Check each line of the material, and show the ones that include the word "Table".

*Supplied material*
-- -- --

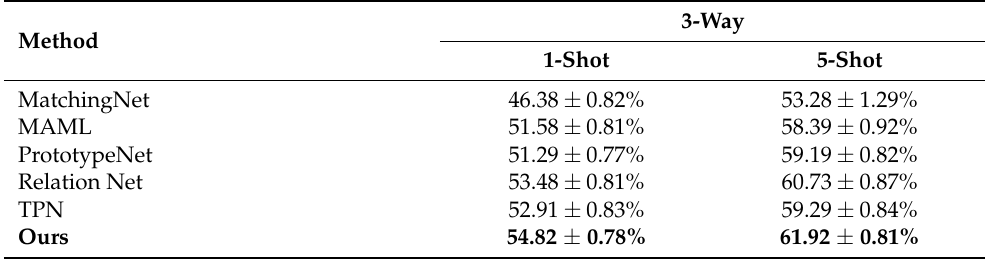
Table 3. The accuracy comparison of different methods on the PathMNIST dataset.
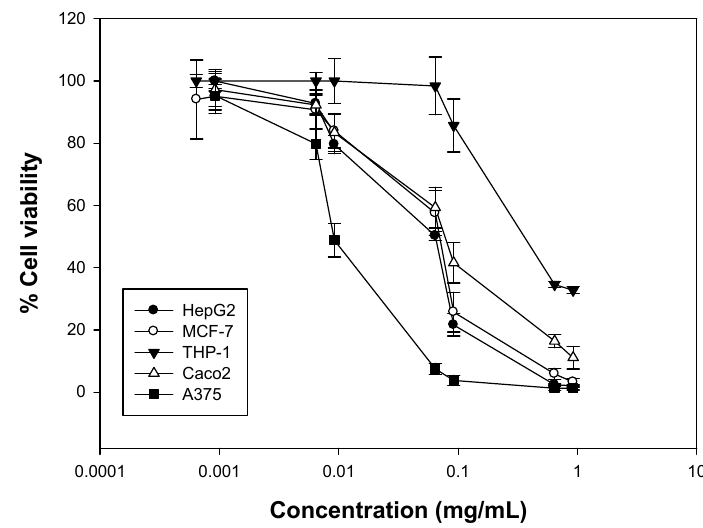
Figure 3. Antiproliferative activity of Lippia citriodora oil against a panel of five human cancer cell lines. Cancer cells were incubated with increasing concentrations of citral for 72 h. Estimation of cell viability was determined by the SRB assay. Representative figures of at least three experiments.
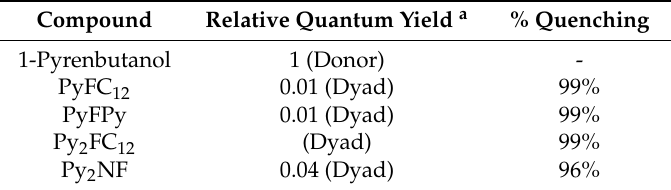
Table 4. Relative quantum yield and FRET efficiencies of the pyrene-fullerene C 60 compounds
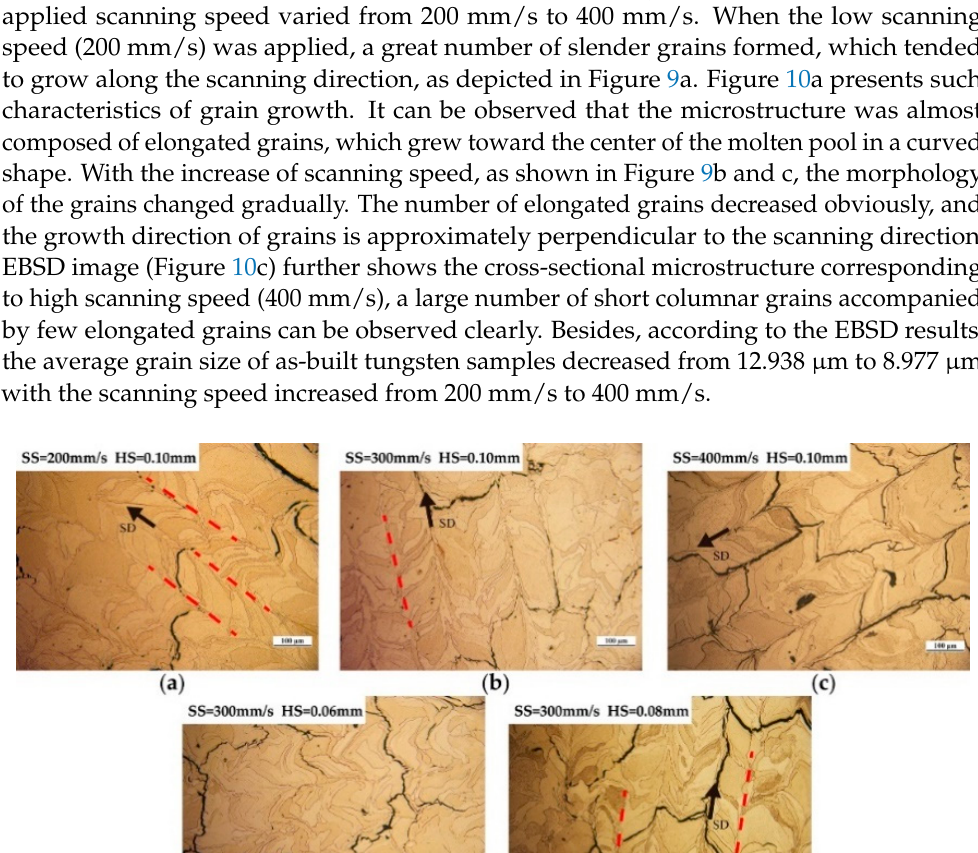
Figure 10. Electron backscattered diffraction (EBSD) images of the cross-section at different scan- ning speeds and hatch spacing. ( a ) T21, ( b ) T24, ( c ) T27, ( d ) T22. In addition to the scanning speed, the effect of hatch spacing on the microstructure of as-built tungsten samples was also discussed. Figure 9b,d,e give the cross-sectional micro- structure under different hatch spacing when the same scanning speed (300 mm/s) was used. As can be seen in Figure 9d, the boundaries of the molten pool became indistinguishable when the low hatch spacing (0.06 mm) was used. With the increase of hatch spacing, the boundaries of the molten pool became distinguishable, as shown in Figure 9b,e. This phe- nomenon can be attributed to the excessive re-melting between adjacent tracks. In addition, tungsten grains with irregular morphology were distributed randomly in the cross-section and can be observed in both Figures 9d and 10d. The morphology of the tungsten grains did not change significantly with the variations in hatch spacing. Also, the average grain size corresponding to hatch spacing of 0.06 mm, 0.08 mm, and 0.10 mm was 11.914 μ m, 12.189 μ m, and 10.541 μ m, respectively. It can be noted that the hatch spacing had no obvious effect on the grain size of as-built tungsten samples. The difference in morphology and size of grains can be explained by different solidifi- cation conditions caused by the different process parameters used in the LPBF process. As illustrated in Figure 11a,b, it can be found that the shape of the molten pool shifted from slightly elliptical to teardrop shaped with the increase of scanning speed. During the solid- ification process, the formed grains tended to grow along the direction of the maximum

-- -- --

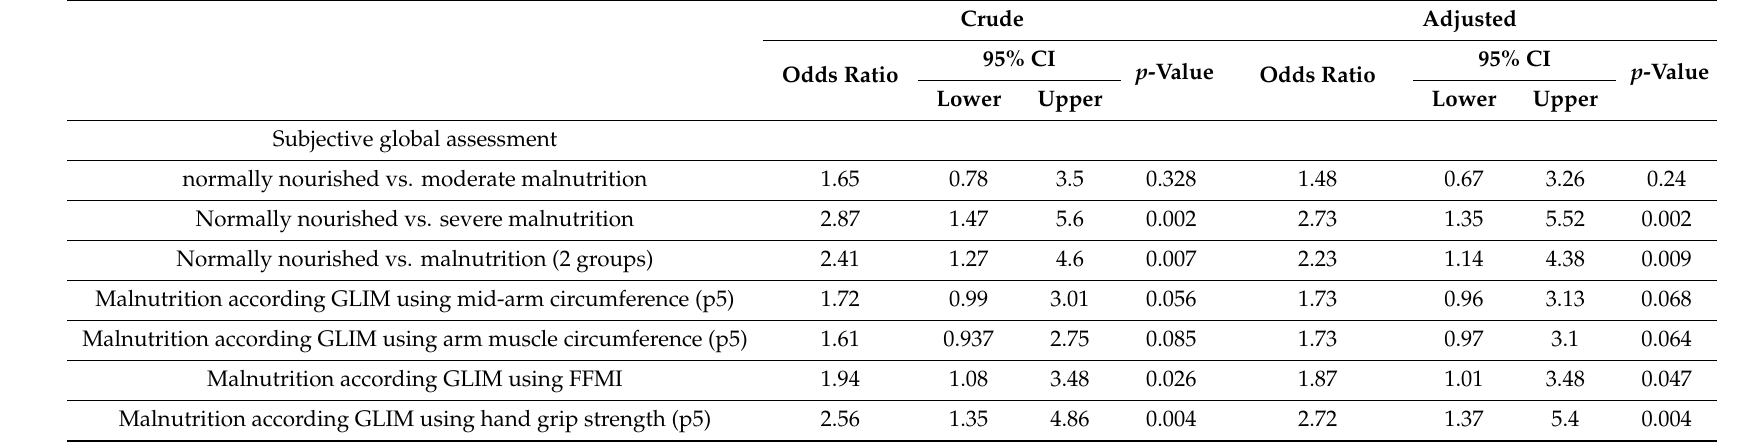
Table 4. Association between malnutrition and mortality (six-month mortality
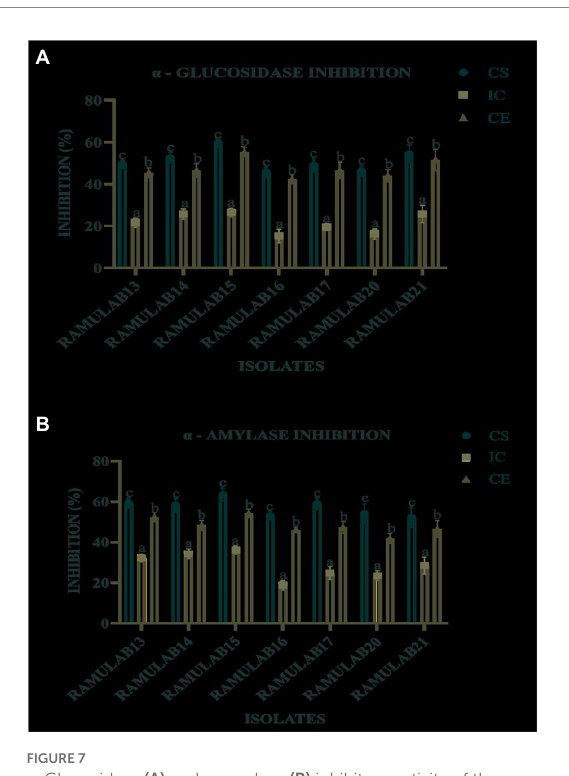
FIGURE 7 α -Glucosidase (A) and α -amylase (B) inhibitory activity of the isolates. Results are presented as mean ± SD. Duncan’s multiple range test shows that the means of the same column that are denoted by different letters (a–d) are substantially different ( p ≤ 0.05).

-- -- --

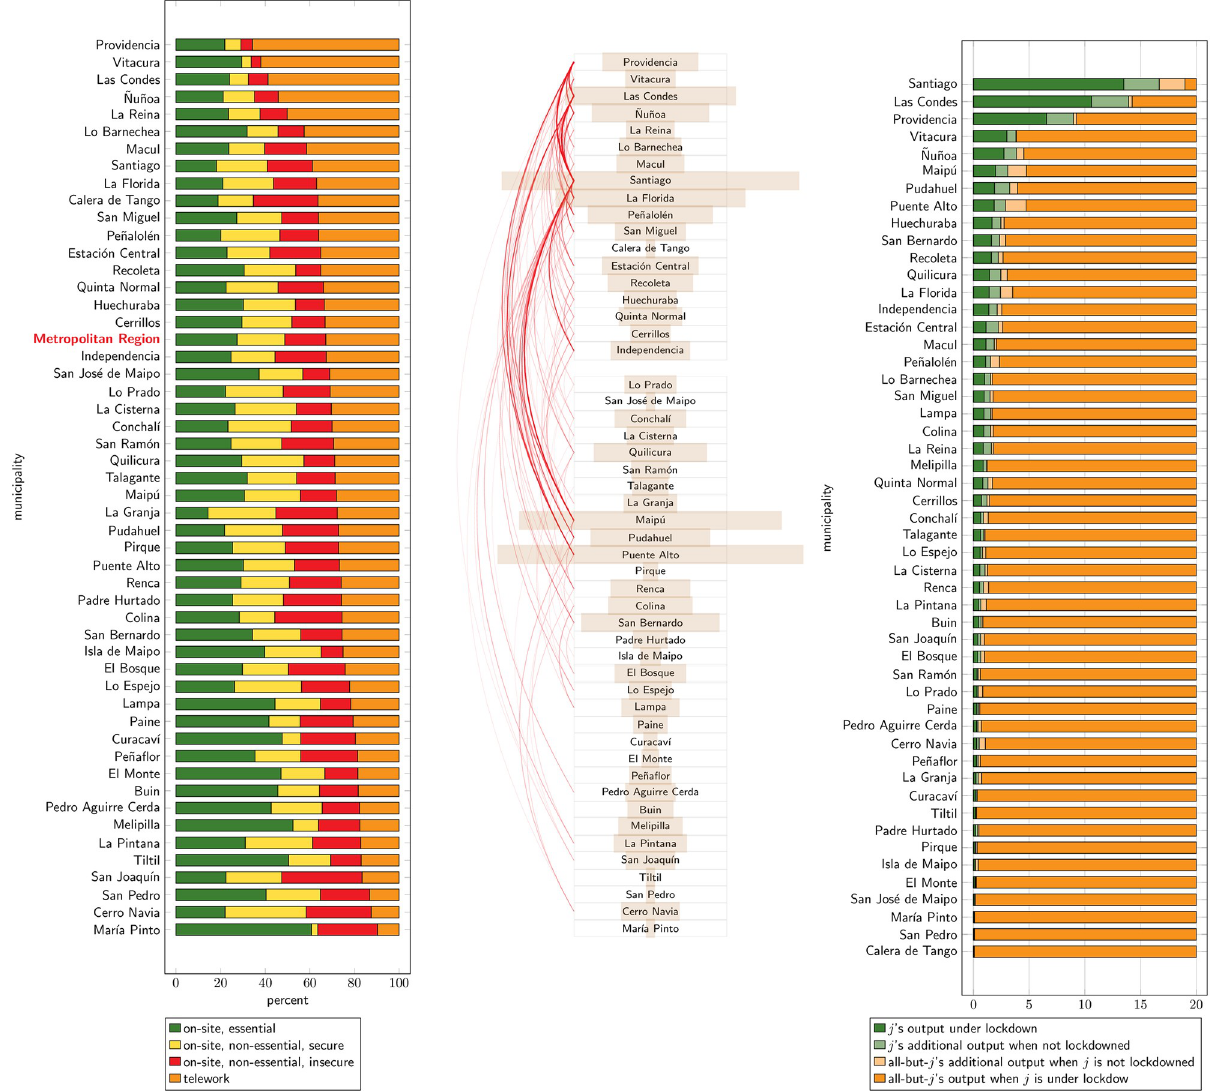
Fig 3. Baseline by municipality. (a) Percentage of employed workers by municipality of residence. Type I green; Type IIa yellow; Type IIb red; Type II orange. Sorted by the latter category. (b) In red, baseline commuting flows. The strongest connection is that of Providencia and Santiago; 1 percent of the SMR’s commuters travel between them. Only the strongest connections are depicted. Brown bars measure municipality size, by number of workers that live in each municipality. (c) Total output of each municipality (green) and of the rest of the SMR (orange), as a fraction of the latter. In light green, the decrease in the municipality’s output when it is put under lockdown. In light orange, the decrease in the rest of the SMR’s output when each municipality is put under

-- -- --

*Problem solution*
Table 3. The accuracy comparison of different methods on the PathMNIST dataset.
Table 4. Relative quantum yield and FRET efficiencies of the pyrene-fullerene C 60 compounds
Table 4. Association between malnutrition and mortality (six-month mortality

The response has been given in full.